**To do**.
The records below are to be copied exactly, with every picture left out.

::: The records :::

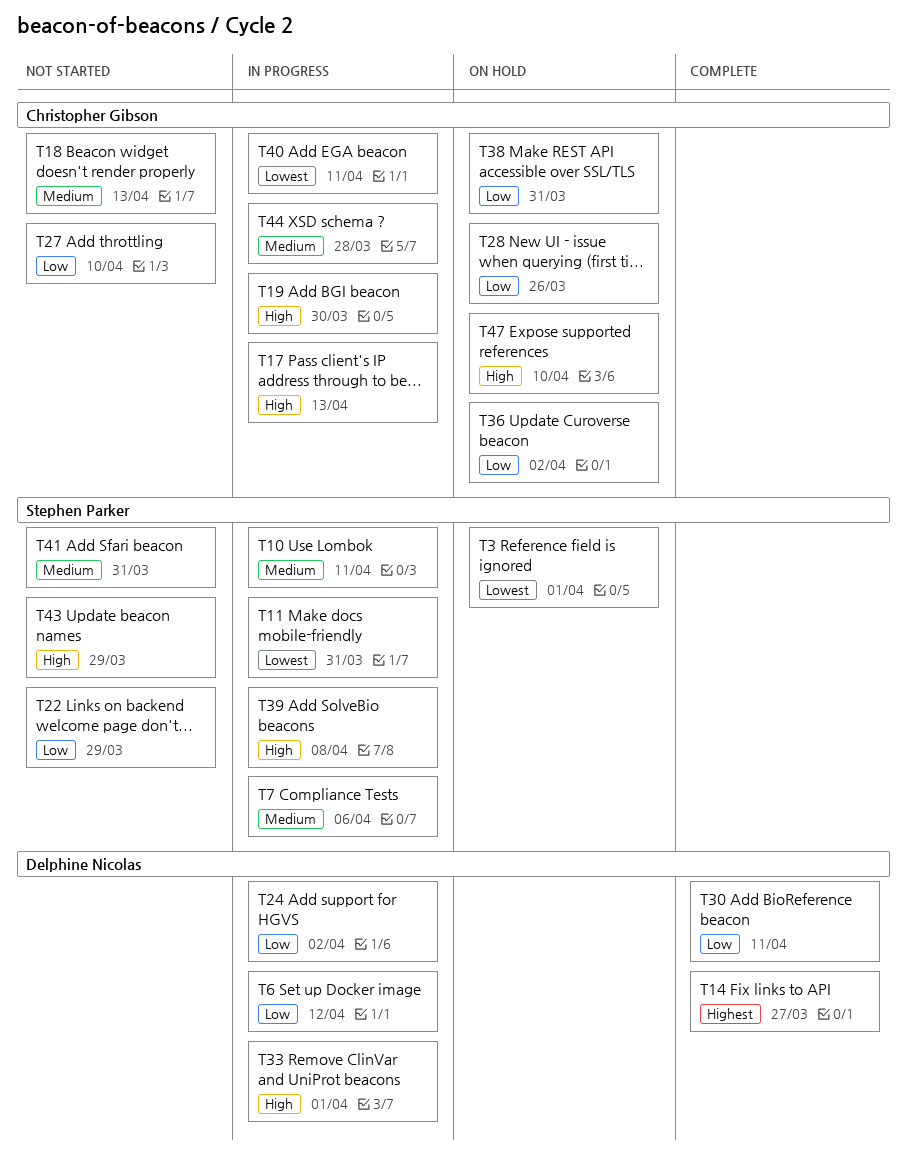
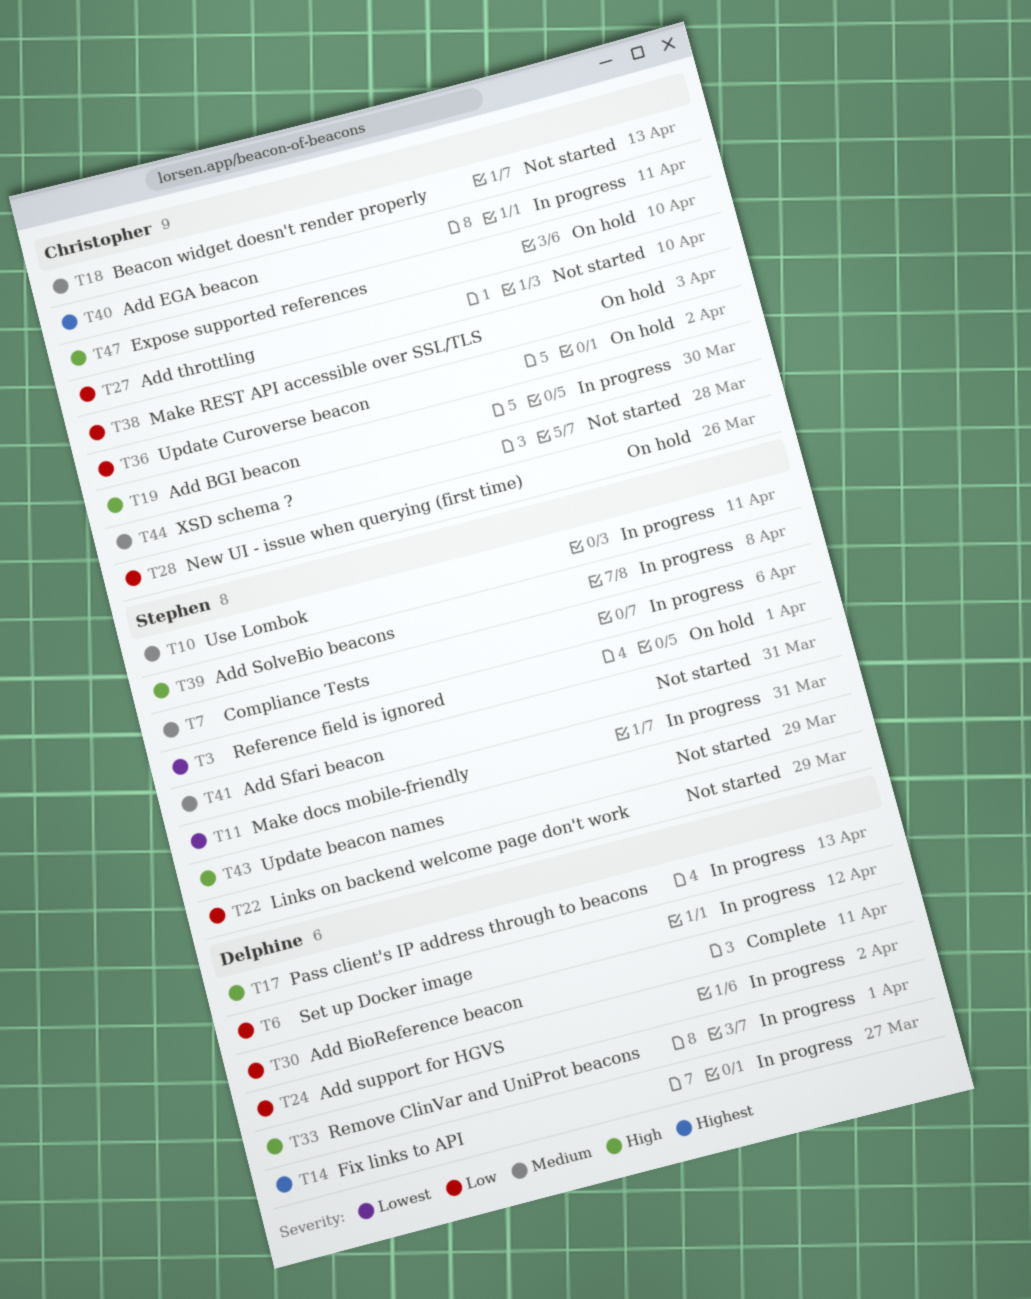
T14, status: Complete -> In progress
T17, owner: Christopher Gibson -> Delphine Nicolas
T38, due: Mar 31 -> Apr 3
T40, priority: Lowest -> Highest
T44, status: In progress -> Not started

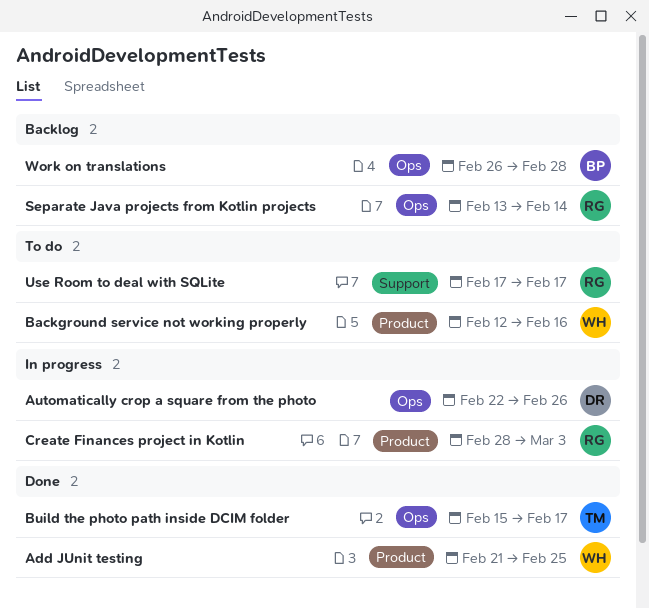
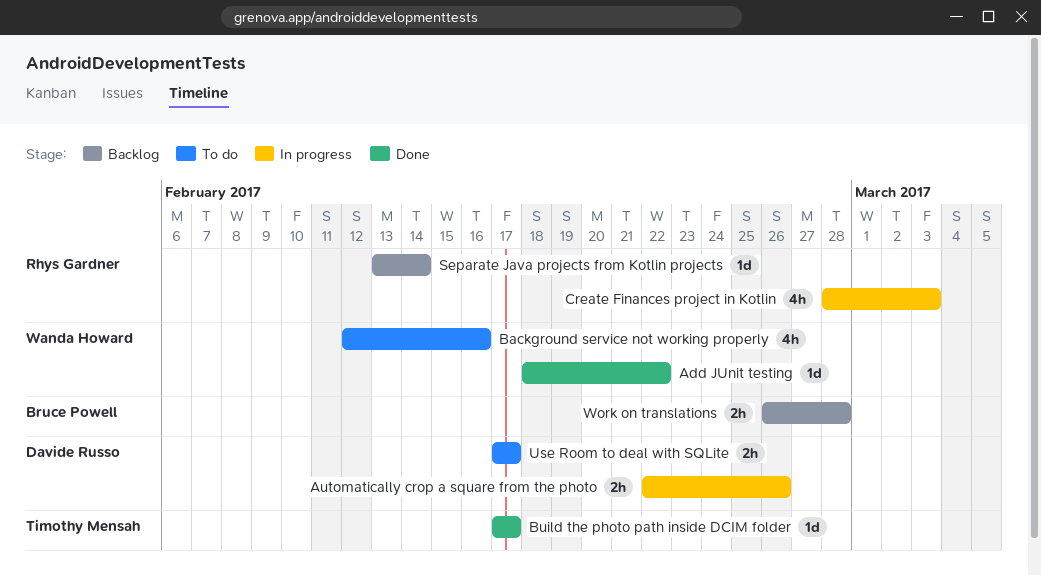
Add JUnit testing, start: Feb 21 -> Feb 18
Add JUnit testing, due: Feb 25 -> Feb 22
Build the photo path inside DCIM folder, start: Feb 15 -> Feb 17
Use Room to deal with SQLite, owner: Rhys Gardner -> Davide Russo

:::

**Answer section**.
T14, status: Complete -> In progress
T17, owner: Christopher Gibson -> Delphine Nicolas
T38, due: Mar 31 -> Apr 3
T40, priority: Lowest -> Highest
T44, status: In progress -> Not started

Add JUnit testing, start: Feb 21 -> Feb 18
Add JUnit testing, due: Feb 25 -> Feb 22
Build the photo path inside DCIM folder, start: Feb 15 -> Feb 17
Use Room to deal with SQLite, owner: Rhys Gardner -> Davide Russo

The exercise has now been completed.